Sunday, August 10, 2014

August 10 2014. Believe it or not—belief was invented by a writer.

“A thing is not necessarily true because a man dies for it.”
Oscar Wilde

“I go to seek a Great Perhaps.”
François Rabelais


Perhaps the most frustrating thing about dying is that you don’t get to find out what happens next. Or if there is an afterlife, perhaps you do.

I’d like to believe in an afterlife, but in the absence of any evidence to that effect, I remain an agnostic. In fact, I debate whether I believe in belief. I like to think I have a rational mind (though I’m not sure there is much evidence to support that thought).

Actually, there is some evidence of afterlife—if you choose to interpret it that way—and that is the existence of life itself itself. What is it? It is hard to categorize, but you certainly notice its absence.

Spend a little time with a dead person and you’ll soon catch on that there is something missing. The dead don’t talk as much for starters—and they have no social graces. Worse still, they rot after a couple of days—and they are difficult to lift. Damnably inconvenient.

Life is a truly amazing force when you think about it—yet we know absolutely nothing about it. Let me stress the word “know.” We’ve made up stuff to fill the gap, but we don’t know that it’s true. Not to worry—we’ve come up with a useful concept called “belief.” It’s a really useful word because it requires virtually no work. In particular, you don’t have to think. What a relief! Thinking is useful but tiring. It’s probably best left to marginal members of society like writers.

One of our jobs is to fill the gaps. We writers come up with stuff to stop the natives getting too restless. In fact, it was almost certainly a writer who invented the concept of belief—probably at the request of the movers and shakers.

I can see one of them rushing to a writer’s cave (belief was invented a long time ago) and screaming: “The natives are trying to think. That’s bad for us and exhausting for them. We need a stress reliever. Any ideas?”

“Dinosaur hunting?” the writer probably said. We rarely get it right first time.

“You need to get out more,” the mover and shaker probably replied. “Dinosaurs are big and dangerous.  Besides they seem to be vanishing so we’ve made them a protected species.”

“Alcohol?”

“Not invented yet.”

“Football?”

“What’s a ball?”

“Most men have two of them. Football is where you kick one of them around. Or something like that.” Writers are rarely sports oriented. Football hadn’t been invented either—but sometimes we writers spot  a trend.

“I don’t see how kicking each other in the gonads would relieve stress—though I guess it would be distracting.  Can’t you come up with something better than that?”

The writer probably stood on his head for a while. Exercise helps thinking, but we writers try not to do it to excess. Being upside down does give you a different perspective.

“Belief,” the writing would have said finally. “We just tell people to accept stuff without questioning. We’ll explain it’s much less tiring than thinking. More energy efficient too.”

“Brilliant!” the mover and shaker would have said. “Why didn’t we think of that before. It will make controlling the natives so much easier. How does it work?”

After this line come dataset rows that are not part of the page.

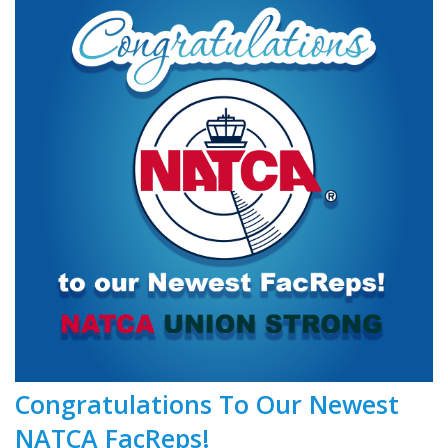
Congratulations To Our Newest
NATCA FacReps!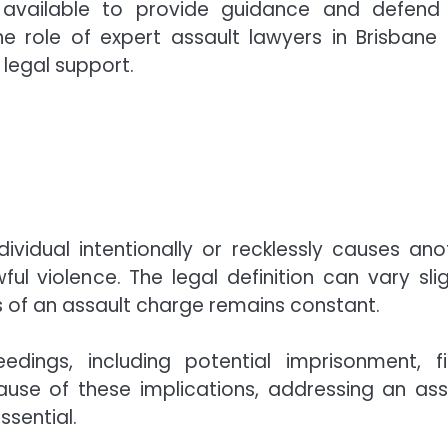
re available to provide guidance and defend
the role of expert assault lawyers in Brisbane
 legal support.
ividual intentionally or recklessly causes ano
 violence. The legal definition can vary slig
ss of an assault charge remains constant.
ings, including potential imprisonment, fi
ause of these implications, addressing an ass
ssential.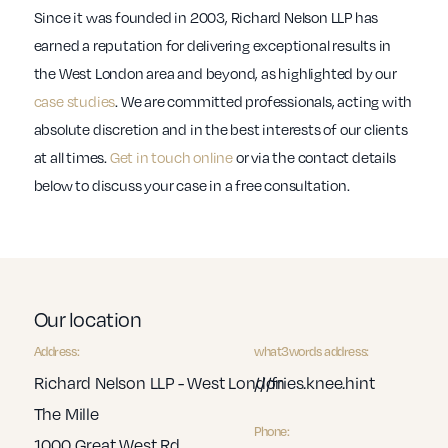
Since it was founded in 2003, Richard Nelson LLP has
earned a reputation for delivering exceptional results in
the West London area and beyond, as highlighted by our
case studies
. We are committed professionals, acting with
absolute discretion and in the best interests of our clients
at all times.
Get in touch online
or via the contact details
below to discuss your case in a free consultation.
Our location
Address:
what3words address:
Richard Nelson LLP - West London
///fries.knee.hint
The Mille
Phone:
1000 Great West Rd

“You keep on saying the same thing over and over again,” the writer would have said, “to the point where even if the natives know it’s not true, they will accept it—and you have to speak with absolute certainty. Start off by telling them that thinking is tiring and not good for your health—and that belief is easier and faster. Then repeat yourself until their eyes glaze over.”

“And that’s all?”

“Absolutely,” the writer would have said—with absolute certainty. “People hate thinking. It’s far too much like hard work. So repetition beats evidence any day of the week. Now let me tell you a story.”

“What’s a story?”

“A story is something you tell people to make them feel better,” the writer would have said. “Meds for the mind. Repeat one enough and it turns into belief.”

“Is a story true?” the mover and shaker would have said.

“A story is whatever you believe it to be,” the writer would have replied.

“Belief is a very powerful and dangerous idea,” the mover and shaker would have have said. “We movers and shakers can do a lot with it. What will you come up with next?”

The writer would have got to his feet. Standing on your head makes you dizzy after a while. Reverting to normal posture was generally understood as indicating politely that the issue had been talked out.

“I’m working on something called politics. It’s a blend of belief, ignorance, and greed.”

“Sound like just our sort of thing,” the mover and shaker would have said.